(Passage begins)

Marking the Beginning of Adulthood

Thursday, May 31, 2012

On yesterday’s show, The Takeaway discussed the supposed problems with kids today. But that begged the question: when, exactly, is a kid no longer a kid? When does childhood end and adulthood begin?

It’s a confusing question. At age 18, an American is old enough to fight, and die, for his or her country, but not old enough to buy a beer. At age 16, one can obtain a driver’s license, but not rent a car. And at age 17, one can get married in some states, but not in others.

Haris Durrani is an engineering student at Columbia University, as well as a research intern at the school’s robotics lab and an editor at Scholastic. He just turned 19 on Monday. But does he consider himself an adult? Dr. Barbara Hofer is a professor at Middlebury College who specializes in educational, developmental, and cultural psychology. She is the author with Abigail Sullivan Moore of "The iConnected Parent: Staying Close to Your Kids in College (and Beyond) While Letting Them Grow Up."

(Passage ends)
(Information supplied begins)

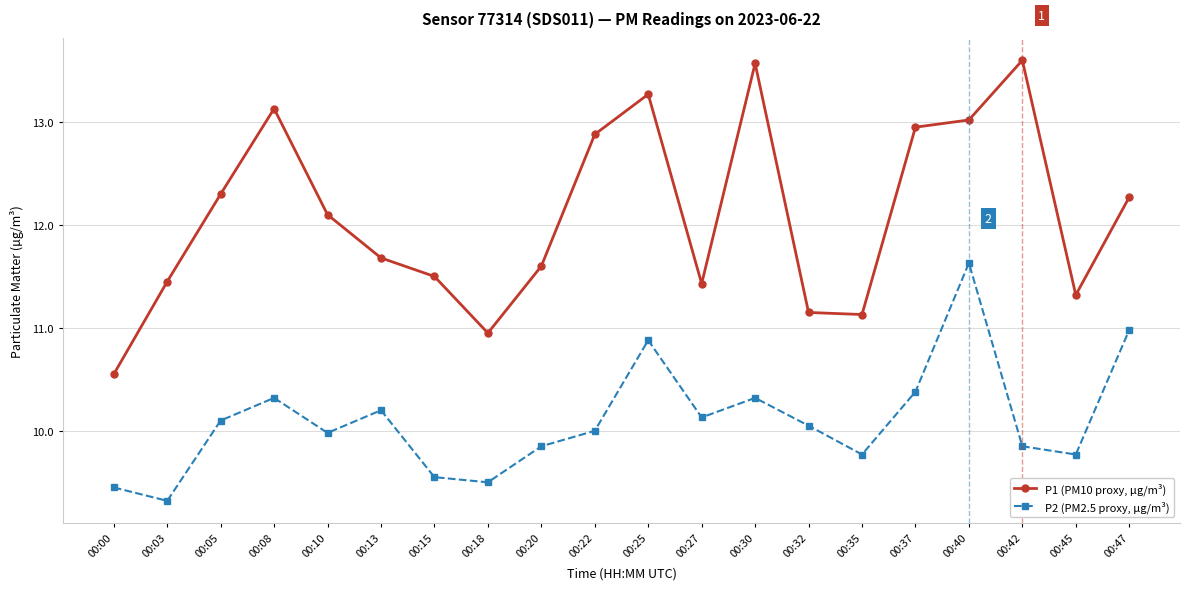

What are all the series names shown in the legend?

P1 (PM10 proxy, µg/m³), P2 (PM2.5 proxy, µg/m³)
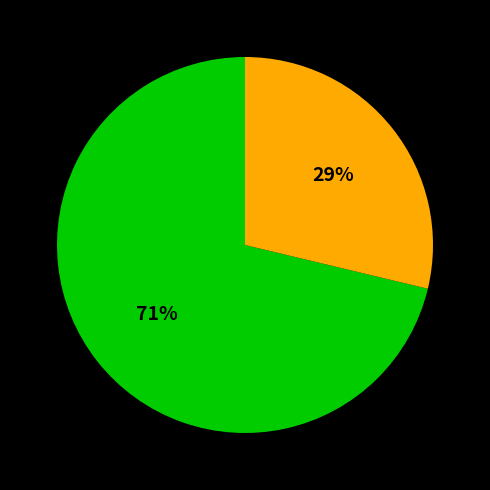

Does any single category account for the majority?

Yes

(Information supplied ends)
(Information supplied begins)

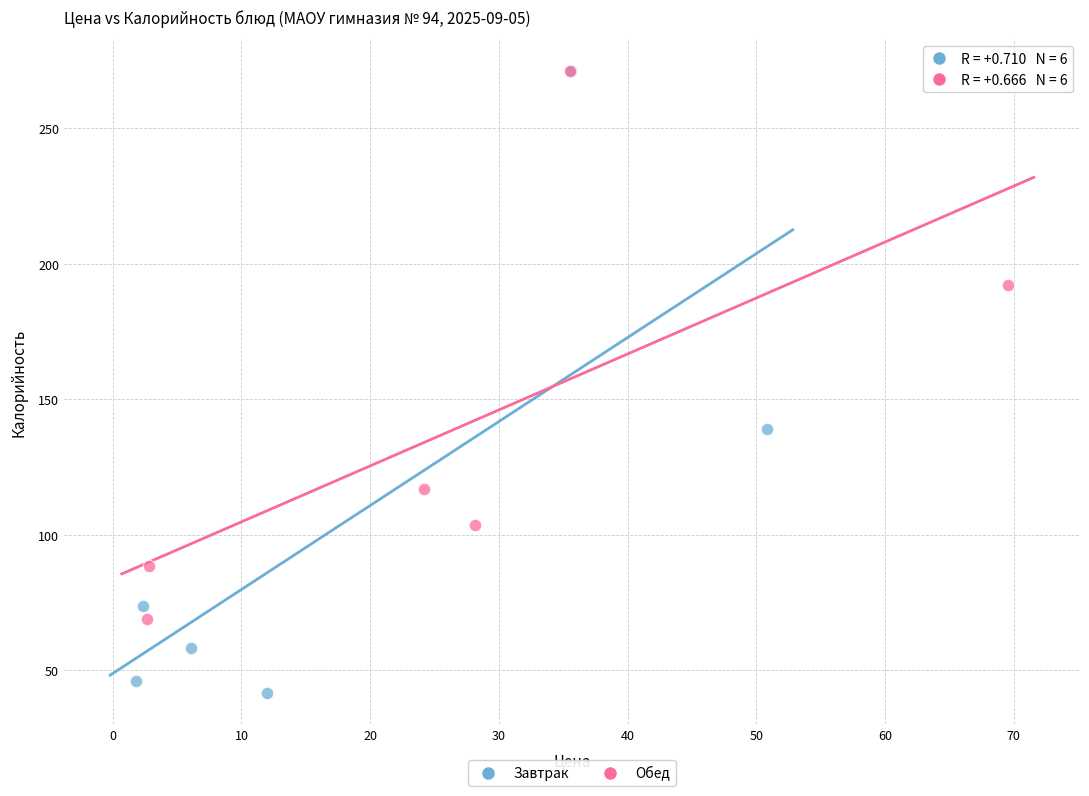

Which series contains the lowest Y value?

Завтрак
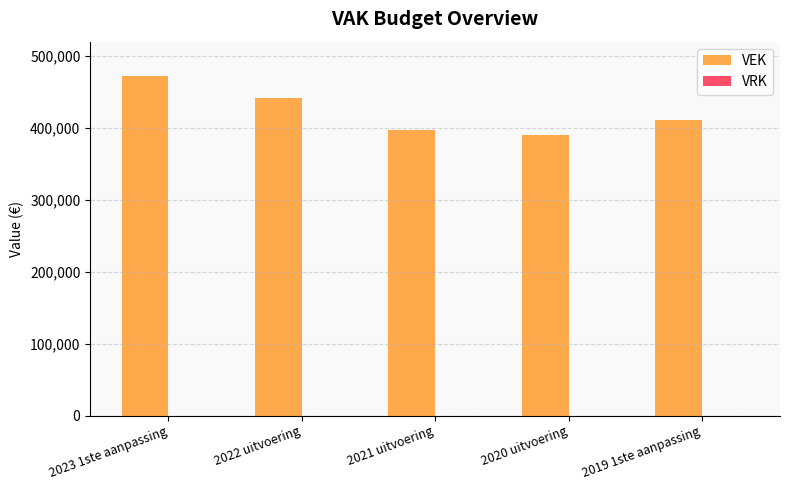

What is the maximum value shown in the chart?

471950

(Information supplied ends)

### Set of tasks
A) Please reproduce word for word the part of the adulthood article that opens with the words containing "Marking the Beginning" and closes with "not in others.".
B) In the adulthood article, at which college is Barbara Hofer a professor?

### Task answers
A)
Marking the Beginning of Adulthood

Thursday, May 31, 2012

On yesterday’s show, The Takeaway discussed the supposed problems with kids today. But that begged the question: when, exactly, is a kid no longer a kid? When does childhood end and adulthood begin?

It’s a confusing question. At age 18, an American is old enough to fight, and die, for his or her country, but not old enough to buy a beer. At age 16, one can obtain a driver’s license, but not rent a car. And at age 17, one can get married in some states, but not in others.

B) Middlebury College